REV_ADAPTER="GTCTCGTGGGCTCGGAGATGTGTATAAGAGACAG"
# Zoek alle forward reads (_R1.fastq.gz) in RUN205 en submappen
find "$INPUT_DIR" -type f -name "*_R1.fastq.gz" | while read FORWARD; do
# Vind het bijbehorende reverse read-bestand (_R2.fastq.gz)
REVERSE="${FORWARD/_R1.fastq.gz/_R2.fastq.gz}"
# Controleer of het reverse bestand bestaat
if [ -f "$REVERSE" ]; then
BASENAME=$(basename "$FORWARD" _R1.fastq.gz)
echo "Verwerken: $BASENAME"
# Cutadapt uitvoeren voor adapter trimming
cutadapt \
-a "$FWD_ADAPTER" -A "$REV_ADAPTER" \
-o "$OUTPUT_DIR/${BASENAME}_trimmed_R1.fastq.gz" \
-p "$OUTPUT_DIR/${BASENAME}_trimmed_R2.fastq.gz" \
"$FORWARD" "$REVERSE"
echo "Klaar: $BASENAME"
else
echo "Geen bijbehorende R2 gevonden voor $FORWARD! Overslaan..."
fi
done
splitting:
find "$INPUT_DIR" -type f -name "*R1.fastq.gz" | while read FORWARD; do
# Vind het corresponderende reverse bestand
REVERSE="${FORWARD/R1.fastq.gz/R2.fastq.gz}"
# Controleer of het reverse bestand bestaat
if [ -f "$REVERSE" ]; then
# Extracteer de basisnaam zonder subpad
BASENAME=$(basename "$FORWARD" _R1.fastq.gz | sed 's/_trimmed//')
echo "Processing $BASENAME..."
# Run Cutadapt voor 16S
cutadapt \
-g "CCTACGGGNGGCWGCAG" \
-G "GACTACHVGGGTATCTAATCC" \
-o "$OUTPUT_DIR/${BASENAME}_16S_R1.fastq.gz" \
-p "$OUTPUT_DIR/${BASENAME}_16S_R2.fastq.gz" \
"$FORWARD" "$REVERSE"
# Run Cutadapt voor 18S
cutadapt \
-g "CAGCAGCCGCGGTAATTCC" \
-G "CCCGTGTTGAGTCAAATTAAGC" \
-o "$OUTPUT_DIR/${BASENAME}_18S_R1.fastq.gz" \
-p "$OUTPUT_DIR/${BASENAME}_18S_R2.fastq.gz" \
"$FORWARD" "$REVERSE"
else
echo "Waarschuwing: Geen bijbehorende R2 voor $FORWARD gevonden!"
fi
done
This is basically exactly what I would have done given those quality plots, so at this point all I can recommend is setting your trunc-len a bit more aggressively to see if we can get through filtering.

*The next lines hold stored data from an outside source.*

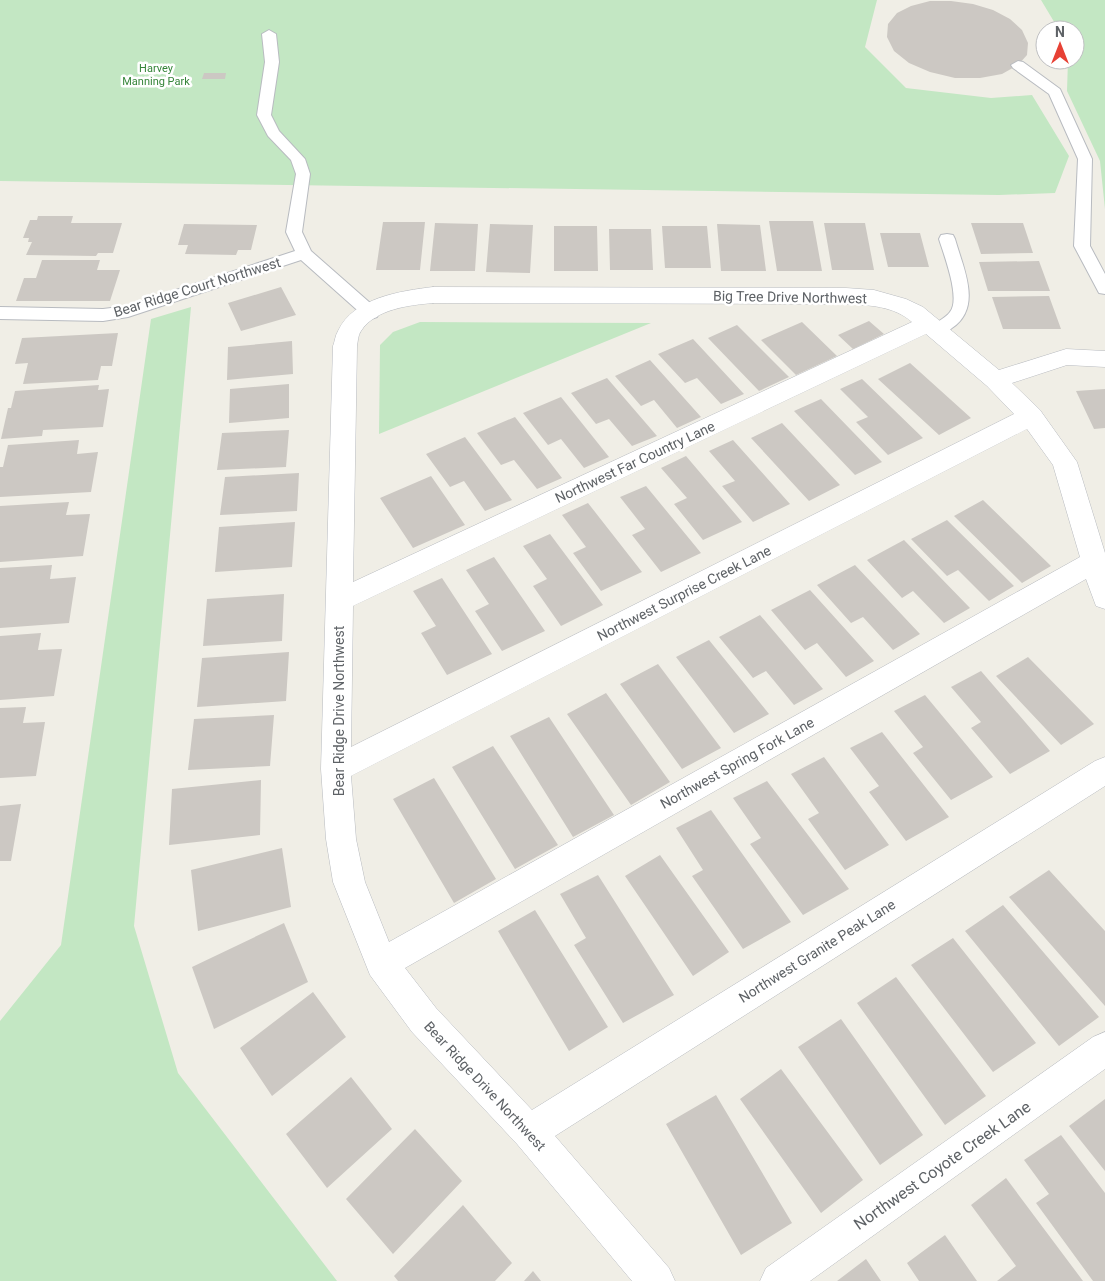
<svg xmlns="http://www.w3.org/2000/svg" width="1105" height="1281" viewBox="0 0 1105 1281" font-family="Roboto,sans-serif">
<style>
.green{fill:#c3e7c3}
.building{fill:#ccc8c3}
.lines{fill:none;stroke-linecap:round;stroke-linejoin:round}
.service-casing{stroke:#b8bbc0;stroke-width:2}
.minor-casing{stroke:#b8bbc0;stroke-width:1}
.service{fill:#fff;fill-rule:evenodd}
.minor{fill:#fff;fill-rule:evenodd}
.labels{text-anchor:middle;stroke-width:5;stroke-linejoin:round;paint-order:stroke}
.far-park-label{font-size:11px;fill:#36853a;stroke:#fff}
.street-label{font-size:14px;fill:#5e6266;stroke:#fff}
.near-street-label{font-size:16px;fill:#5e6266;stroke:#fff}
</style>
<rect width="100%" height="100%" fill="#f0eee6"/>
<path class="green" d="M0,0H877L865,47L906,88L991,98L1032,95L1069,156L1055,193L999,195L0,181Z
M1041,0H1105V209L1100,161L1067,91L1068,60H1075V30H1059Z
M191,307L134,926L178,1073L337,1281H0V1021L61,945L151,319Z
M420,322L651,323L379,434L380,345L393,332Z"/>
<path class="building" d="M930,1H951L973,4L993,10L1010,19L1022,30L1028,43L1027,55L1018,65L1002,74L980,78H955L930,72L909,63L894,51L887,37L888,24L897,13L911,6Z
M204,73H226L225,79H202Z
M38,216H73L71,223H122L113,253H98L96,256L26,255L32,242H28L29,238H23L30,220H37Z
M769,221H813L822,271H777Z
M383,222H425L420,270H376Z
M435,223L478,224L475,271H430Z
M824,223H865L874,270H832Z
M971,223H1023L1033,253L981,254Z
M184,224L257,225L251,250H238L236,255L185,254L188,245H178Z
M490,224L533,225L530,273L486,272Z
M717,224L760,225L766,271H721Z
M554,226H597L598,271H554Z
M662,226H707L711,268H665Z
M609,229H651L653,270H610Z
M880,233H920L929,267H888Z
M42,260H100L97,270H120L110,301H16L24,278H36Z
M1039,261L1050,291H988L979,262Z
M281,287L296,315L241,331L228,303Z
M1049,296L1061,329H1003L992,297Z
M869,321L884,334L853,349L838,335Z
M802,322L837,356L796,375L761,340Z
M737,325L789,377L759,391L708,338Z
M118,333L112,366H101L98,380L23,384L28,363L15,364L22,338Z
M693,339L744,394L721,404L697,378L685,383L658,354Z
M292,341L293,374L227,380L228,347Z
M650,360L701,417L677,428L654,400L641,406L615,376Z
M910,363L971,418L939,435L878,379Z
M607,378L657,436L632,446L609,419L596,424L571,393Z
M862,379L923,438L888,455L856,422L868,417L840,389Z
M289,384V418L229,423L230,389Z
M99,385L98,390L109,389L103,427L43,430L42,436L1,439L8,408H11L15,391Z
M1105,389V428L1094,429L1076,391Z
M561,397L609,457L584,468L561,439L548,445L523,413Z
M821,399L882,462L855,475L794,411Z
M515,417L562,478L537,489L514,460L501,465L477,433Z
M782,423L840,485L809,501L751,438Z
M289,430L286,467L217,470L222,433Z
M465,437L512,500L485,511L464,481L450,487L426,454Z
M79,440L77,454L98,452L91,492L0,497V467H3L8,445Z
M733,440L790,504L753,522L722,486L735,481L709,451Z
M686,456L742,522L703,540L674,504L687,498L661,468Z
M299,473L297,511L220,515L225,477Z
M431,476L465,525L413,548L380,498Z
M646,486L701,553L661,572L632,535L645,529L620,497Z
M983,500L1051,566L1022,583L954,516Z
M69,502L66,515L90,514L83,556L0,562V506Z
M588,503L642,572L601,591L573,553L586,547L562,515Z
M947,520L1014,586L989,601L958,570L947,576L911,539Z
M295,522L292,567L215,572L219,527Z
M550,534L603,605L561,626L533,586L547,579L523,546Z
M904,540L970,608L944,623L913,591L902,598L867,560Z
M494,557L545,631L502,651L475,611L489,604L466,570Z
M52,565L50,579L76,577L69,623L0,628V568Z
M855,565L920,634L893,650L863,617L851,623L817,585Z
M442,578L492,654L447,675L421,633L436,626L413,591Z
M810,590L874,661L846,677L817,643L805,650L771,610Z
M284,594L282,641L203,646L207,599Z
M760,615L823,689L794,705L766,671L753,678L719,637Z
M41,633L38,650L62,649L54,696L0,700V636Z
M709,640L769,714L734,733L676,657Z
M289,652L286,701L197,707L202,658Z
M1028,657L1094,724L1061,745L996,676Z
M658,664L721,748L682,769L620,684Z
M981,671L1050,751L1010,774L971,728L981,722L951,687Z
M606,693L670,782L631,805L567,714Z
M925,695L993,777L951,800L913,753L923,747L894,711Z
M26,707L23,723L45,722L36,776L0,778V708Z
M274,715L270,766L188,770L194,719Z
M549,717L614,815L573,837L510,736Z
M882,732L949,817L906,841L869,792L879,786L850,748Z
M493,746L558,845L515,869L452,767Z
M824,757L889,845L845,870L808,819L819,813L791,774Z
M434,778L496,879L454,903L393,799Z
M261,780L260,835L169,845L172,789Z
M767,781L849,889L803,915L750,844L761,838L733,798Z
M21,804L11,861H0V806Z
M711,810L791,922L743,949L692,876L703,870L676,828Z
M282,848L291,907L198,931L191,870Z
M660,855L729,952L693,976L625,876Z
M1049,870L1105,931V1006L1009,897Z
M598,875L674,995L623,1023L574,945L586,938L560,894Z
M1003,905L1099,1017L1059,1046L965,931Z
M535,910L608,1027L569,1051L498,931Z
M284,923L308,982L214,1029L192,967Z
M953,938L1036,1043L993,1072L911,965Z
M896,977L986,1096L945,1125L857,1003Z
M313,992L346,1037L272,1096L240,1048Z
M841,1019L923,1135L880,1165L798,1047Z
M781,1069L863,1180L821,1213L740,1099Z
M351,1077L392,1129L327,1188L286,1134Z
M716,1095L792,1223L741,1255L666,1124Z
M1105,1099V1171L1069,1126Z
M415,1129L462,1181L393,1254L346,1199Z
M1061,1135L1105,1193V1281H1093L1036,1203L1049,1194L1024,1160Z
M1006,1178L1083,1281H997L1016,1266L971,1205Z
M463,1205L512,1263L495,1281H398L394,1276Z
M945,1235L977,1281H919L907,1263Z
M866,1259L881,1281H837Z
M533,1271L541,1281H524Z"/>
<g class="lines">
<defs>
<path id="service" d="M269,30L276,34L279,62L271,115L279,131L305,159L310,174L302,232L311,251L377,309L379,313L377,317L371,319L365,317L301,260L128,317L103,321L0,319V307L103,309L127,306L295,251L286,232L296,174L291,160L268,136L257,115L265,62L262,34Z
M1018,61L1023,62L1060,89L1092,159L1090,246L1105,274V294L1099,293L1074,246L1078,159L1049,94L1013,68L1011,65Z
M947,234L953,235L955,239C963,268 983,307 952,328C945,333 940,337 931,334L929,330C934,322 944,320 950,312C961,299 944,255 939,239L941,235Z"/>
<path id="minor" d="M433,287L846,288L874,290L906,299L923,307L999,370L1066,349L1105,351V367L1067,365L1012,383L1040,410L1077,462L1105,553V609L1096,606L1086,579L405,968L436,1008L532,1110L1095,761L1105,757V786L555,1136L669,1268L675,1281H632L517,1144L412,1032L370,975L333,882L326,839L321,769L333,346C335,341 335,336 338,331C353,298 400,291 433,287ZM433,303L846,304C869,305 894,306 912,322L353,582L357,346C358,341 358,335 361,331C375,309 410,305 433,303ZM926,334L987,386L1014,414L351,747L353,606ZM1027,429L1053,465L1080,557L389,942L365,882L356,839L351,776Z
M1105,1032V1069L810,1281H760L766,1268L1093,1037Z"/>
</defs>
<use href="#service" class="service-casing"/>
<use href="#minor" class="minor-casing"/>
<use href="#service" class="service"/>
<use href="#minor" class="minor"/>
</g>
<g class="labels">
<g class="far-park-label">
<text x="156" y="72">Harvey<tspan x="156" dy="13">Manning Park</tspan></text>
</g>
<g class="street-label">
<text transform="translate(197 287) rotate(-17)" y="5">Bear Ridge Court Northwest</text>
<text transform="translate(790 297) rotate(1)" y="5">Big Tree Drive Northwest</text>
<text transform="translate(635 462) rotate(-25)" y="5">Northwest Far Country Lane</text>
<text transform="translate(684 593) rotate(-27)" y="5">Northwest Surprise Creek Lane</text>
<text transform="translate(339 711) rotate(-90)" y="5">Bear Ridge Drive Northwest</text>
<text transform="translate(737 763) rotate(-29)" y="5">Northwest Spring Fork Lane</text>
<text transform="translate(817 951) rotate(-32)" y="5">Northwest Granite Peak Lane</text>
<text transform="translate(485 1086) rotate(47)" y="5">Bear Ridge Drive Northwest</text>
</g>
<g class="near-street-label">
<text transform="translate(942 1165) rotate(-35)" y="6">Northwest Coyote Creek Lane</text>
</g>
</g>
<g transform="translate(1060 45)"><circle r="24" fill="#ffffff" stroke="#bfc0c2"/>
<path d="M0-4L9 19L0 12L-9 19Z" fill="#e74135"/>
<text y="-8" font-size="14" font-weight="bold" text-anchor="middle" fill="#5e6266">N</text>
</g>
</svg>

You might try 280 on all of them just to see? I don't love this because again, your quality scores look great.
Otherwise, we need to consider tuning parameters like max-ee.
Hello!
I had a dataset with similar issue and similar quality plots (the same drop in the middle). So the workarounds were for me (choose any that works):
My guess is that you are losing the vast majority of your 16S reads due to the interaction between the sequence length after trimming the primers and your reverse truncation length. It looks like you have 300bp sequences, and your reverse 16S primer is 21 nts long, so if it present on the reads and being trimmed off by cutadapt, then the output reads are 279 bps, and so will get thrown away when you set --p-trunc-len-r 280. The truncation length in dada2 both truncates longer reads to the specified length, and throws away all reads that are shorter than the specified length.
Are you alse seeing this in the 18S data, where you aren't truncating?